Angststörungen - eine Einschränkung in der persönlichen Freiheit

Viele Menschen leiden unter Ängsten, die sie sich selber nicht erklären können. Manche werden – „wie aus heiterem Himmel“ – von einer namenlosen Angst befallen, die kaum auszuhalten ist. Andere wiederum haben Angst davor, an einer Krankheit zu leiden. Einige gehen aus Angst vor der befürchteten Diagnose nicht zum Arzt. Die anderen vermag kein noch so guter Befund zu beruhigen.

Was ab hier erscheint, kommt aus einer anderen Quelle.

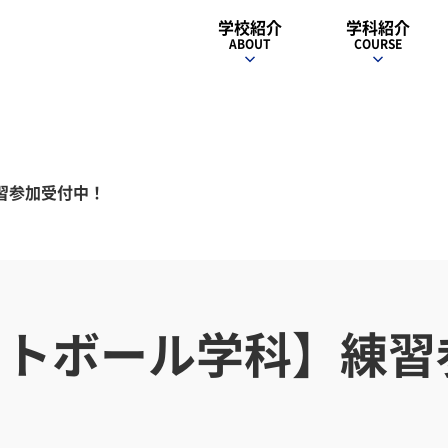
学校紹介
学科紹介
ABOUT
COURSE
習参加受付中！
ットボール学科】練習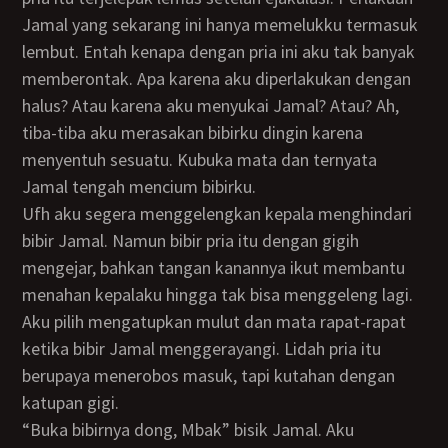
Jamal yang sekarang ini hanya memelukku termasuk
lembut. Entah kenapa dengan pria ini aku tak banyak
memberontak. Apa karena aku diperlakukan dengan
halus? Atau karena aku menyukai Jamal? Atau? Ah,
tiba-tiba aku merasakan bibirku dingin karena
menyentuh sesuatu. Kubuka mata dan ternyata
Jamal tengah mencium bibirku.
Ufh aku segera menggelengkan kepala menghindari
bibir Jamal. Namun bibir pria itu dengan gigih
mengejar, bahkan tangan kanannya ikut membantu
menahan kepalaku hingga tak bisa menggeleng lagi.
Aku pilih mengatupkan mulut dan mata rapat-rapat
ketika bibir Jamal menggerayangi. Lidah pria itu
berupaya menerobos masuk, tapi kutahan dengan
katupan gigi.
“Buka bibirnya dong, Mbak” bisik Jamal. Aku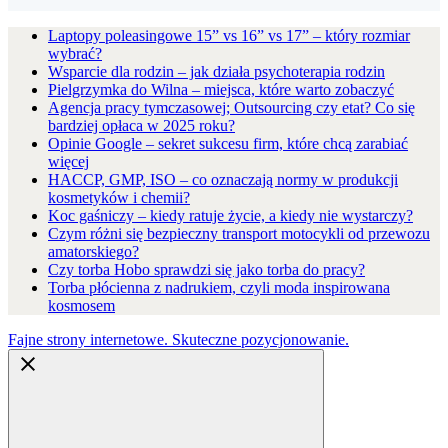
Laptopy poleasingowe 15” vs 16” vs 17” – który rozmiar
wybrać?
Wsparcie dla rodzin – jak działa psychoterapia rodzin
Pielgrzymka do Wilna – miejsca, które warto zobaczyć
Agencja pracy tymczasowej; Outsourcing czy etat? Co się
bardziej opłaca w 2025 roku?
Opinie Google – sekret sukcesu firm, które chcą zarabiać
więcej
HACCP, GMP, ISO – co oznaczają normy w produkcji
kosmetyków i chemii?
Koc gaśniczy – kiedy ratuje życie, a kiedy nie wystarczy?
Czym różni się bezpieczny transport motocykli od przewozu
amatorskiego?
Czy torba Hobo sprawdzi się jako torba do pracy?
Torba płócienna z nadrukiem, czyli moda inspirowana
kosmosem
Fajne strony internetowe. Skuteczne pozycjonowanie.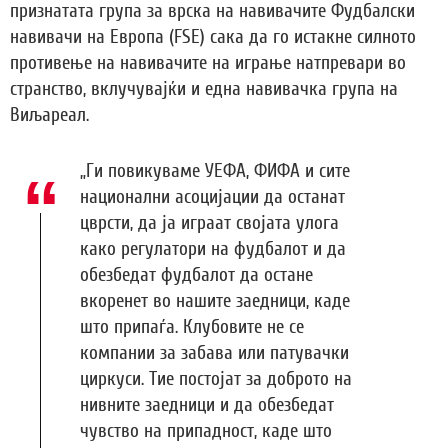
признатата група за врска на навивачите Фудбалски
навивачи на Европа (FSE) сака да го истакне силното
противење на навивачите на играње натпревари во
странство, вклучувајќи и една навивачка група на
Виљареал.
„Ги повикуваме УЕФА, ФИФА и сите
национални асоцијации да останат
цврсти, да ја играат својата улога
како регулатори на фудбалот и да
обезбедат фудбалот да остане
вкоренет во нашите заедници, каде
што припаѓа. Клубовите не се
компании за забава или патувачки
циркуси. Тие постојат за доброто на
нивните заедници и да обезбедат
чувство на припадност, каде што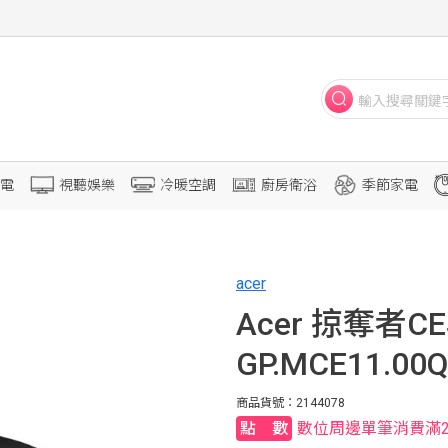
電
視聽娛樂
冷暖空調
廚房衛浴
季節家電
acer
Acer 掠奪者CE
GP.MCE11.00Q
商品貨號：2144078
數位周邊單筆消費滿2,00
點數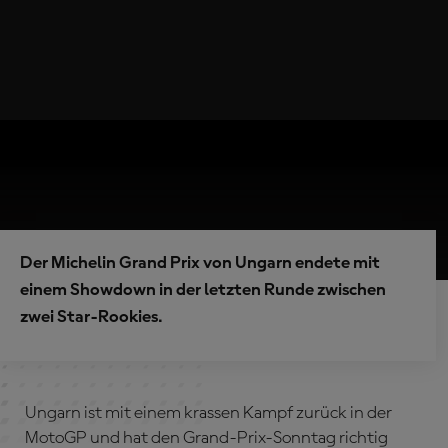
Der Michelin Grand Prix von Ungarn endete mit
einem Showdown in der letzten Runde zwischen
zwei Star-Rookies.
Ungarn ist mit einem krassen Kampf zurück in der
MotoGP und hat den Grand-Prix-Sonntag richtig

Angst vor einer Ansammlung von Leuten hindert Menschen daran, öffentliche Verkehrsmittel zu benützen, ein Geschäft zu betreten oder ein Restaurant aufzusuchen. Im Extremfall kann eine von Angst gepeinigte Person die Wohnung kaum mehr verlassen.

Menschen, die an derartigen Ängsten leiden, fühlen sich diesen meistens hilflos ausgeliefert.

Psychotherapeutische Behandlung

Angst besitzt dann einen Krankheitswert, wenn es keinen objektiven Grund für sie gibt und sie einem Korrektiv nicht zugänglich ist.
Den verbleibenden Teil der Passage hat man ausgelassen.